■ **Action item**
In the song commentary below, what kind of song does the writer call "Junkie Love"?

■ **Given text**
This is the point in the song where the ridiculousness of the first chorus comes into play and an admission of mortality.
Junkie Love
“We bleed a happiness too unfamiliar to see”
Ahh, another unrequited love song, this time encompassed in being too late, and biting off more than one can chew. I look back on relationships that I’ve had that were always viewed as a temporary engagement, only to feel that I was happy then without knowing. The feeling is too estranged from my memory to know it when it sits next to me, smiling and assuring of better things to come.
“It’s a Junkie Love,
Couldn’t get enough to keep it all for one
It’s a cover-up
And now you’re stuck
You cut ‘em up, said you don’t touch the stuff
Now we’re back to where we started
You had enough
Went and called my bluff”

(Collected data)
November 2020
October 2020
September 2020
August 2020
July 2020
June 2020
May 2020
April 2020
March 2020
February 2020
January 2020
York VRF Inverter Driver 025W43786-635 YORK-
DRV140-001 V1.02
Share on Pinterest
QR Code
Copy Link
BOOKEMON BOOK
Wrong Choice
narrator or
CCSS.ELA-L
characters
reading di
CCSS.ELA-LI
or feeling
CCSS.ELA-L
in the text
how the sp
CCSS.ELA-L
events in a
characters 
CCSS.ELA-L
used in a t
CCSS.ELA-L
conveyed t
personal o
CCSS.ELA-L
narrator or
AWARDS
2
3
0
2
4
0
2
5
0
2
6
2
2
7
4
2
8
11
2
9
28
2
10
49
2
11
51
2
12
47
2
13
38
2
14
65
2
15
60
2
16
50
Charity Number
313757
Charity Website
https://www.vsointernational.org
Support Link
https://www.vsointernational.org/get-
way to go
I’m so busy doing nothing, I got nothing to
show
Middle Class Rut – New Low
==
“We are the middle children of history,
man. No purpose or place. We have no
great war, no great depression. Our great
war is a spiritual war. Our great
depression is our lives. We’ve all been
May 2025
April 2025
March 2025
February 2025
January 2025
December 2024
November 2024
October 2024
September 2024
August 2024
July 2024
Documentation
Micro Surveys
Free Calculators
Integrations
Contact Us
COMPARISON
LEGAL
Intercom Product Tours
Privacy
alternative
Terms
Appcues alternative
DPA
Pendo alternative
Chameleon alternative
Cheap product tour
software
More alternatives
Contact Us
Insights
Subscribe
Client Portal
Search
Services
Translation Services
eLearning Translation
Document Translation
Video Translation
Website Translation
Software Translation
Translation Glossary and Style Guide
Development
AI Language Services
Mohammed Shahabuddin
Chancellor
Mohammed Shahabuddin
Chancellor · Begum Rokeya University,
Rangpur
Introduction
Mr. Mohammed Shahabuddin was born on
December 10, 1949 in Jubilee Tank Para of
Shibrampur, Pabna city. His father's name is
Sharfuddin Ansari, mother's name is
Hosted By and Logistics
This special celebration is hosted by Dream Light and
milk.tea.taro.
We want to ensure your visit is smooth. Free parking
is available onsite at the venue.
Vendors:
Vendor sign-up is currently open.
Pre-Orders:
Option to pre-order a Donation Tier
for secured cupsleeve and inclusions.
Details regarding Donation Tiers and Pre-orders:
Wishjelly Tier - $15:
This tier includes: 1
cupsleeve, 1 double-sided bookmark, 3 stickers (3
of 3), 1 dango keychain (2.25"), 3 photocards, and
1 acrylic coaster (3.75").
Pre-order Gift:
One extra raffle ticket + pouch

...

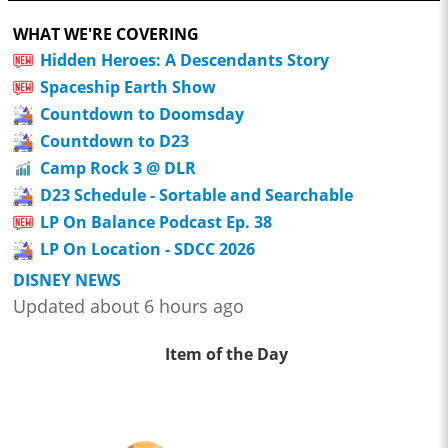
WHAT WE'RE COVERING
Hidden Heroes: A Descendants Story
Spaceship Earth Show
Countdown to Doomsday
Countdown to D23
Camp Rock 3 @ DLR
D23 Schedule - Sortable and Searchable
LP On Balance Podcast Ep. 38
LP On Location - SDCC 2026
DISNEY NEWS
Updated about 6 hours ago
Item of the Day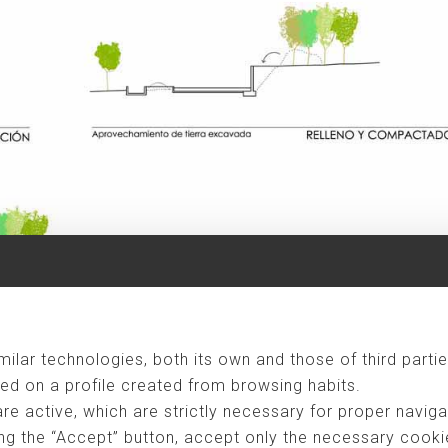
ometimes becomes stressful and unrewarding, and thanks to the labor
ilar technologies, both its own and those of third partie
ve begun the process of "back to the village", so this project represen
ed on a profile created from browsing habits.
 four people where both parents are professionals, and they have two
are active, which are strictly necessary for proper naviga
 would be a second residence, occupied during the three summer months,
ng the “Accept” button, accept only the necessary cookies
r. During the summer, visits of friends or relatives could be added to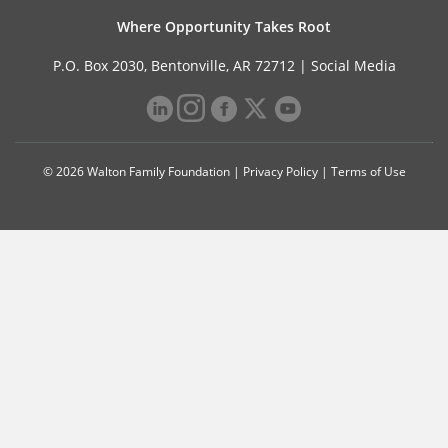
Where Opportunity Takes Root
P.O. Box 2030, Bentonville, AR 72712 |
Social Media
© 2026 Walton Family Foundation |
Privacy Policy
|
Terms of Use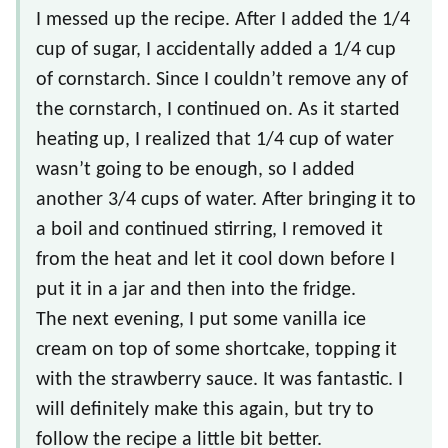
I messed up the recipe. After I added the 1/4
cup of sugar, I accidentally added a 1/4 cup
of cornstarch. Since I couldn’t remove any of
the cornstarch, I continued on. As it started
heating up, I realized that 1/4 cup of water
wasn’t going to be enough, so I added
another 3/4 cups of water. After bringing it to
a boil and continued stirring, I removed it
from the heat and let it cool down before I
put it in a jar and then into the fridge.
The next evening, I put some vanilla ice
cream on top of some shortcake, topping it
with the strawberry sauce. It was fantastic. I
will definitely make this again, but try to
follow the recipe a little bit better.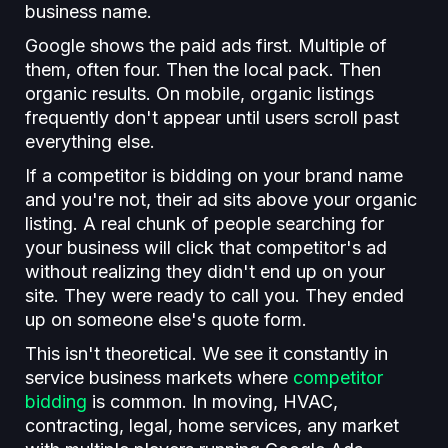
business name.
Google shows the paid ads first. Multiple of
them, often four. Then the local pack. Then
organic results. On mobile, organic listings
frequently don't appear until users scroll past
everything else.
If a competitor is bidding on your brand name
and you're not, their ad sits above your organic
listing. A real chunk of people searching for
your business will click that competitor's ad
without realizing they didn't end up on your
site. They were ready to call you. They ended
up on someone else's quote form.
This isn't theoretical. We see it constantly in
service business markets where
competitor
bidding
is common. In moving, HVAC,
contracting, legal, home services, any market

---

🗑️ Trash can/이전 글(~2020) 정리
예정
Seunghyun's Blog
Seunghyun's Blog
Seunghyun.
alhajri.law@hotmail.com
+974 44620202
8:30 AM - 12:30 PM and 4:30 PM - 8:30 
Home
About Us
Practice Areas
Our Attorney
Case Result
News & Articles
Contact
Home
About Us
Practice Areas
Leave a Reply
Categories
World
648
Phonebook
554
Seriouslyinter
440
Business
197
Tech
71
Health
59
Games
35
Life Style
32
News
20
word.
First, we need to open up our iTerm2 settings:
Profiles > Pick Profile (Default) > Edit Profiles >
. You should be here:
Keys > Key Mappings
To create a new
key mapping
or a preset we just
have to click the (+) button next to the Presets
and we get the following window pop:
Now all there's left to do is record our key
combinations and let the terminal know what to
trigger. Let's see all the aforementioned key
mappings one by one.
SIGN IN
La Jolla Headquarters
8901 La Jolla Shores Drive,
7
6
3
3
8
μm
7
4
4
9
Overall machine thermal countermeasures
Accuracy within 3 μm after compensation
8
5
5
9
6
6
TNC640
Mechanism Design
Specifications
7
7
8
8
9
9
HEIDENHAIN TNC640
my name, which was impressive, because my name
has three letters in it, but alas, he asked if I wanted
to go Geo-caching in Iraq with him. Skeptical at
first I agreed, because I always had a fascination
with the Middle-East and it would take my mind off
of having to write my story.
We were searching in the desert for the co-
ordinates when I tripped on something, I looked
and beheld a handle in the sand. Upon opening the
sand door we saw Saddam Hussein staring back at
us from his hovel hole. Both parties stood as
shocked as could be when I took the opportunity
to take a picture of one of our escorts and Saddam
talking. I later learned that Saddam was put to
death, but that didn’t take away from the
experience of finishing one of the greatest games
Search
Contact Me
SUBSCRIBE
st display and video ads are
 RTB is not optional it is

■ **Task answer**
Another unrequited love song, this time about being too late and biting off more than one can chew.